> Data records:

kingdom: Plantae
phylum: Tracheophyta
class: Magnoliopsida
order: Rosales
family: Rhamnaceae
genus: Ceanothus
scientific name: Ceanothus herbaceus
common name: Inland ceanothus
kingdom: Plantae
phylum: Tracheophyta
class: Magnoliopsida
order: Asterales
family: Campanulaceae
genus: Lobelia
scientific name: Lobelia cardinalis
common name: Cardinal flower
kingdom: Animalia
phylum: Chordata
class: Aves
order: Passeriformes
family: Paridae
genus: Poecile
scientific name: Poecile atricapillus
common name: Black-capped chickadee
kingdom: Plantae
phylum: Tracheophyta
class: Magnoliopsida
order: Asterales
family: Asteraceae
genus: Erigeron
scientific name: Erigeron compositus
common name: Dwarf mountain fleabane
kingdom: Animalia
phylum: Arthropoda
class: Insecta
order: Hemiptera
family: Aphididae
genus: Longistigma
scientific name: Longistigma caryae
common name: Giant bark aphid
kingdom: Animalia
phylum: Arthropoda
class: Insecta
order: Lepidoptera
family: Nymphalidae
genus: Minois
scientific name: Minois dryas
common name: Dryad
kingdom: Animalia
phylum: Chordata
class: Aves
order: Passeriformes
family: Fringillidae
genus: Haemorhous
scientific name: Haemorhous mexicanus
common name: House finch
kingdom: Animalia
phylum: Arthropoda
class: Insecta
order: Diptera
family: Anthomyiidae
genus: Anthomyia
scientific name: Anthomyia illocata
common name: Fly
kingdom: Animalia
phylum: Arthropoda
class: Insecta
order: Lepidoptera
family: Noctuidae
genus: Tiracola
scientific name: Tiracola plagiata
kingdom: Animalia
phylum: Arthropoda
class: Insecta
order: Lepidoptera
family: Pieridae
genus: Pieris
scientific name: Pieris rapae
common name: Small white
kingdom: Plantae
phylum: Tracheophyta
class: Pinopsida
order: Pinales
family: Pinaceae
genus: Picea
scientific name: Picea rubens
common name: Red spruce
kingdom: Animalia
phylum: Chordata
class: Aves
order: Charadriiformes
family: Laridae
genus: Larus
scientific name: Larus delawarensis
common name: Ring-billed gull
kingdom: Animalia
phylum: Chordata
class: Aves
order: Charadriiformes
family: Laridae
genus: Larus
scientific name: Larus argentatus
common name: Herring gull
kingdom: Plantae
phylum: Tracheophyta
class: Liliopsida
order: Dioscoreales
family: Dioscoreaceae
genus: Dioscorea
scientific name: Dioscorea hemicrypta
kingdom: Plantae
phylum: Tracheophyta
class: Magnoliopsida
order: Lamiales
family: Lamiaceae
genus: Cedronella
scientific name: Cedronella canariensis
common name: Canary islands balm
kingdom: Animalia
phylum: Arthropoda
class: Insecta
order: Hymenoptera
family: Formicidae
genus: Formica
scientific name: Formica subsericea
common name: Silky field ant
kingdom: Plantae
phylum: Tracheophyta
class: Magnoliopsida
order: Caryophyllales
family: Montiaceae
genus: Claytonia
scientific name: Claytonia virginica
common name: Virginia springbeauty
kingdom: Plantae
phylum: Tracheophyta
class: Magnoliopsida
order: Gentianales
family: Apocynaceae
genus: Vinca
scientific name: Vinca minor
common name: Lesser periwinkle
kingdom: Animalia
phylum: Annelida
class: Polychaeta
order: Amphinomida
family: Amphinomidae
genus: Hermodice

> Given request: Reproduce every line of the records above verbatim, from the first one through the last, without changing anything.

> Solution to the problem:
kingdom: Plantae
phylum: Tracheophyta
class: Magnoliopsida
order: Rosales
family: Rhamnaceae
genus: Ceanothus
scientific name: Ceanothus herbaceus
common name: Inland ceanothus
kingdom: Plantae
phylum: Tracheophyta
class: Magnoliopsida
order: Asterales
family: Campanulaceae
genus: Lobelia
scientific name: Lobelia cardinalis
common name: Cardinal flower
kingdom: Animalia
phylum: Chordata
class: Aves
order: Passeriformes
family: Paridae
genus: Poecile
scientific name: Poecile atricapillus
common name: Black-capped chickadee
kingdom: Plantae
phylum: Tracheophyta
class: Magnoliopsida
order: Asterales
family: Asteraceae
genus: Erigeron
scientific name: Erigeron compositus
common name: Dwarf mountain fleabane
kingdom: Animalia
phylum: Arthropoda
class: Insecta
order: Hemiptera
family: Aphididae
genus: Longistigma
scientific name: Longistigma caryae
common name: Giant bark aphid
kingdom: Animalia
phylum: Arthropoda
class: Insecta
order: Lepidoptera
family: Nymphalidae
genus: Minois
scientific name: Minois dryas
common name: Dryad
kingdom: Animalia
phylum: Chordata
class: Aves
order: Passeriformes
family: Fringillidae
genus: Haemorhous
scientific name: Haemorhous mexicanus
common name: House finch
kingdom: Animalia
phylum: Arthropoda
class: Insecta
order: Diptera
family: Anthomyiidae
genus: Anthomyia
scientific name: Anthomyia illocata
common name: Fly
kingdom: Animalia
phylum: Arthropoda
class: Insecta
order: Lepidoptera
family: Noctuidae
genus: Tiracola
scientific name: Tiracola plagiata
kingdom: Animalia
phylum: Arthropoda
class: Insecta
order: Lepidoptera
family: Pieridae
genus: Pieris
scientific name: Pieris rapae
common name: Small white
kingdom: Plantae
phylum: Tracheophyta
class: Pinopsida
order: Pinales
family: Pinaceae
genus: Picea
scientific name: Picea rubens
common name: Red spruce
kingdom: Animalia
phylum: Chordata
class: Aves
order: Charadriiformes
family: Laridae
genus: Larus
scientific name: Larus delawarensis
common name: Ring-billed gull
kingdom: Animalia
phylum: Chordata
class: Aves
order: Charadriiformes
family: Laridae
genus: Larus
scientific name: Larus argentatus
common name: Herring gull
kingdom: Plantae
phylum: Tracheophyta
class: Liliopsida
order: Dioscoreales
family: Dioscoreaceae
genus: Dioscorea
scientific name: Dioscorea hemicrypta
kingdom: Plantae
phylum: Tracheophyta
class: Magnoliopsida
order: Lamiales
family: Lamiaceae
genus: Cedronella
scientific name: Cedronella canariensis
common name: Canary islands balm
kingdom: Animalia
phylum: Arthropoda
class: Insecta
order: Hymenoptera
family: Formicidae
genus: Formica
scientific name: Formica subsericea
common name: Silky field ant
kingdom: Plantae
phylum: Tracheophyta
class: Magnoliopsida
order: Caryophyllales
family: Montiaceae
genus: Claytonia
scientific name: Claytonia virginica
common name: Virginia springbeauty
kingdom: Plantae
phylum: Tracheophyta
class: Magnoliopsida
order: Gentianales
family: Apocynaceae
genus: Vinca
scientific name: Vinca minor
common name: Lesser periwinkle
kingdom: Animalia
phylum: Annelida
class: Polychaeta
order: Amphinomida
family: Amphinomidae
genus: Hermodice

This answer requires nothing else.